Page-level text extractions
BEGIN

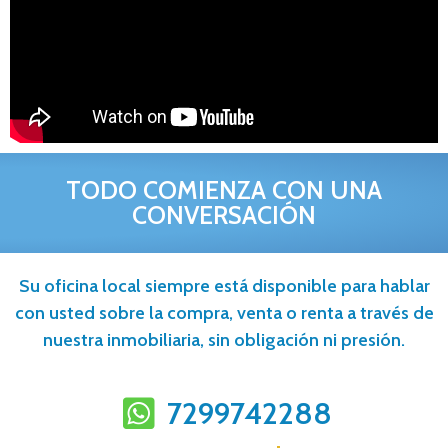
TODO COMIENZA CON UNA
CONVERSACIÓN
Su oficina local siempre está disponible para hablar
con usted sobre la compra, venta o renta a través de
nuestra inmobiliaria, sin obligación ni presión.
7299742288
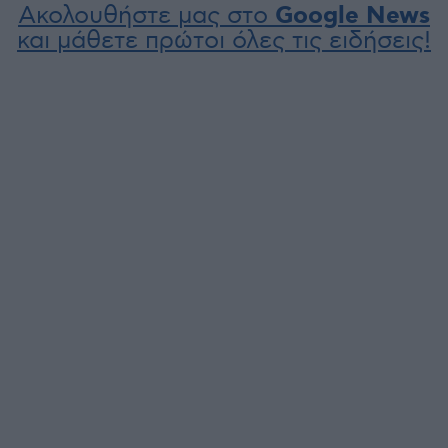
Ακολουθήστε μας στο
Google News
και μάθετε πρώτοι όλες τις ειδήσεις!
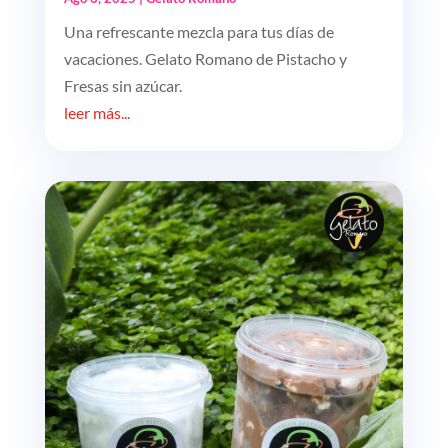
Una refrescante mezcla para tus días de
vacaciones. Gelato Romano de Pistacho y
Fresas sin azúcar.
leer más...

END

## What the task requires
Without any of its images, the data above should be returned exactly.

## Response area
TODO COMIENZA CON UNA
CONVERSACIÓN
Su oficina local siempre está disponible para hablar
con usted sobre la compra, venta o renta a través de
nuestra inmobiliaria, sin obligación ni presión.
7299742288
Ακολουθήστε μας στο
Google News
και μάθετε πρώτοι όλες τις ειδήσεις!
Una refrescante mezcla para tus días de
vacaciones. Gelato Romano de Pistacho y
Fresas sin azúcar.
leer más...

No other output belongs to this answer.